## PROBLEM TO WORK ON
Quote all of the data below exactly, please.

[Records from a dataset]
------------------------------------------------------------------------

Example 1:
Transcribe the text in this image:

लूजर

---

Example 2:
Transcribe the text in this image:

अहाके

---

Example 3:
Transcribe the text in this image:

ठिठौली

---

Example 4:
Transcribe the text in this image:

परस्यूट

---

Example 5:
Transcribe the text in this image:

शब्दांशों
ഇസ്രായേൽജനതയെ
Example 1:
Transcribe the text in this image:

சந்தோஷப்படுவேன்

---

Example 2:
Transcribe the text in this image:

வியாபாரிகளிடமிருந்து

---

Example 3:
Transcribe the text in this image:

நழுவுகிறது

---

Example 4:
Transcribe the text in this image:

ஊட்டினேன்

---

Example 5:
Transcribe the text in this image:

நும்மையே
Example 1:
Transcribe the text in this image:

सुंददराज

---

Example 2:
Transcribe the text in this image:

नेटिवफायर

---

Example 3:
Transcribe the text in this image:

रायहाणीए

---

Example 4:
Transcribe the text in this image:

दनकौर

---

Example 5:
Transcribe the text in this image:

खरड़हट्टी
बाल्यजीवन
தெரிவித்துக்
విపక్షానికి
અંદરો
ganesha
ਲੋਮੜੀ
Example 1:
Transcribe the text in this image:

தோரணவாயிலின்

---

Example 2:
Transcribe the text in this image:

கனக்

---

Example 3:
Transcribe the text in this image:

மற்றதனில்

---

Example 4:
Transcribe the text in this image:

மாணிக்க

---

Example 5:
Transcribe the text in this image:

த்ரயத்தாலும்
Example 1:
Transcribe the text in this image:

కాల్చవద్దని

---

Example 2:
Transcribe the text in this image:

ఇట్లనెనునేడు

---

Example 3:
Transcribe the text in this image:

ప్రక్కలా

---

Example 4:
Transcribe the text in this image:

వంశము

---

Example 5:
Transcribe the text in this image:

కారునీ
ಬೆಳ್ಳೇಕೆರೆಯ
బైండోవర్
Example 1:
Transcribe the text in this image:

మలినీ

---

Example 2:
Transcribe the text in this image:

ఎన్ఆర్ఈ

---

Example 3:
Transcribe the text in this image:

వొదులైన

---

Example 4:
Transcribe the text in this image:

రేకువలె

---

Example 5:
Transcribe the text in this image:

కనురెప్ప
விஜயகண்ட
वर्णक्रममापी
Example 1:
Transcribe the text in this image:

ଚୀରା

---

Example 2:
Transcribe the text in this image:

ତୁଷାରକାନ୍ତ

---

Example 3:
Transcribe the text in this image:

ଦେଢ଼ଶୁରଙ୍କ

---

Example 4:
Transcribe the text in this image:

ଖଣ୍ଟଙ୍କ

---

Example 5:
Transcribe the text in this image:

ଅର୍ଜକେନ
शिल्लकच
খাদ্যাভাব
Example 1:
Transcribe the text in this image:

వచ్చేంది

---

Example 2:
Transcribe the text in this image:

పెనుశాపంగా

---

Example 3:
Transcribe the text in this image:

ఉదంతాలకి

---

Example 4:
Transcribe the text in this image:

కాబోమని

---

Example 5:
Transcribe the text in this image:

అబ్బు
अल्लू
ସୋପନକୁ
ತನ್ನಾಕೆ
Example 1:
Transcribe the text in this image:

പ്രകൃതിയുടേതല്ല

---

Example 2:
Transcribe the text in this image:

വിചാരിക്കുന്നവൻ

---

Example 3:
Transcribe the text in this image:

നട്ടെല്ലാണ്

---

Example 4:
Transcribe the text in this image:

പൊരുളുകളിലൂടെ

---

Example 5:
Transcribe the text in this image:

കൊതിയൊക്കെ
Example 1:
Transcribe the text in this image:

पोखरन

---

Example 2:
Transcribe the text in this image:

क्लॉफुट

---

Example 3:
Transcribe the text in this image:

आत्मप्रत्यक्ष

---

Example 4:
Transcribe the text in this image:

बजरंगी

------------------------------------------------------------------------

## OUTPUT
Example 1:
Transcribe the text in this image:

लूजर

---

Example 2:
Transcribe the text in this image:

अहाके

---

Example 3:
Transcribe the text in this image:

ठिठौली

---

Example 4:
Transcribe the text in this image:

परस्यूट

---

Example 5:
Transcribe the text in this image:

शब्दांशों
ഇസ്രായേൽജനതയെ
Example 1:
Transcribe the text in this image:

சந்தோஷப்படுவேன்

---

Example 2:
Transcribe the text in this image:

வியாபாரிகளிடமிருந்து

---

Example 3:
Transcribe the text in this image:

நழுவுகிறது

---

Example 4:
Transcribe the text in this image:

ஊட்டினேன்

---

Example 5:
Transcribe the text in this image:

நும்மையே
Example 1:
Transcribe the text in this image:

सुंददराज

---

Example 2:
Transcribe the text in this image:

नेटिवफायर

---

Example 3:
Transcribe the text in this image:

रायहाणीए

---

Example 4:
Transcribe the text in this image:

दनकौर

---

Example 5:
Transcribe the text in this image:

खरड़हट्टी
बाल्यजीवन
தெரிவித்துக்
విపక్షానికి
અંદરો
ganesha
ਲੋਮੜੀ
Example 1:
Transcribe the text in this image:

தோரணவாயிலின்

---

Example 2:
Transcribe the text in this image:

கனக்

---

Example 3:
Transcribe the text in this image:

மற்றதனில்

---

Example 4:
Transcribe the text in this image:

மாணிக்க

---

Example 5:
Transcribe the text in this image:

த்ரயத்தாலும்
Example 1:
Transcribe the text in this image:

కాల్చవద్దని

---

Example 2:
Transcribe the text in this image:

ఇట్లనెనునేడు

---

Example 3:
Transcribe the text in this image:

ప్రక్కలా

---

Example 4:
Transcribe the text in this image:

వంశము

---

Example 5:
Transcribe the text in this image:

కారునీ
ಬೆಳ್ಳೇಕೆರೆಯ
బైండోవర్
Example 1:
Transcribe the text in this image:

మలినీ

---

Example 2:
Transcribe the text in this image:

ఎన్ఆర్ఈ

---

Example 3:
Transcribe the text in this image:

వొదులైన

---

Example 4:
Transcribe the text in this image:

రేకువలె

---

Example 5:
Transcribe the text in this image:

కనురెప్ప
விஜயகண்ட
वर्णक्रममापी
Example 1:
Transcribe the text in this image:

ଚୀରା

---

Example 2:
Transcribe the text in this image:

ତୁଷାରକାନ୍ତ

---

Example 3:
Transcribe the text in this image:

ଦେଢ଼ଶୁରଙ୍କ

---

Example 4:
Transcribe the text in this image:

ଖଣ୍ଟଙ୍କ

---

Example 5:
Transcribe the text in this image:

ଅର୍ଜକେନ
शिल्लकच
খাদ্যাভাব
Example 1:
Transcribe the text in this image:

వచ్చేంది

---

Example 2:
Transcribe the text in this image:

పెనుశాపంగా

---

Example 3:
Transcribe the text in this image:

ఉదంతాలకి

---

Example 4:
Transcribe the text in this image:

కాబోమని

---

Example 5:
Transcribe the text in this image:

అబ్బు
अल्लू
ସୋପନକୁ
ತನ್ನಾಕೆ
Example 1:
Transcribe the text in this image:

പ്രകൃതിയുടേതല്ല

---

Example 2:
Transcribe the text in this image:

വിചാരിക്കുന്നവൻ

---

Example 3:
Transcribe the text in this image:

നട്ടെല്ലാണ്

---

Example 4:
Transcribe the text in this image:

പൊരുളുകളിലൂടെ

---

Example 5:
Transcribe the text in this image:

കൊതിയൊക്കെ
Example 1:
Transcribe the text in this image:

पोखरन

---

Example 2:
Transcribe the text in this image:

क्लॉफुट

---

Example 3:
Transcribe the text in this image:

आत्मप्रत्यक्ष

---

Example 4:
Transcribe the text in this image:

बजरंगी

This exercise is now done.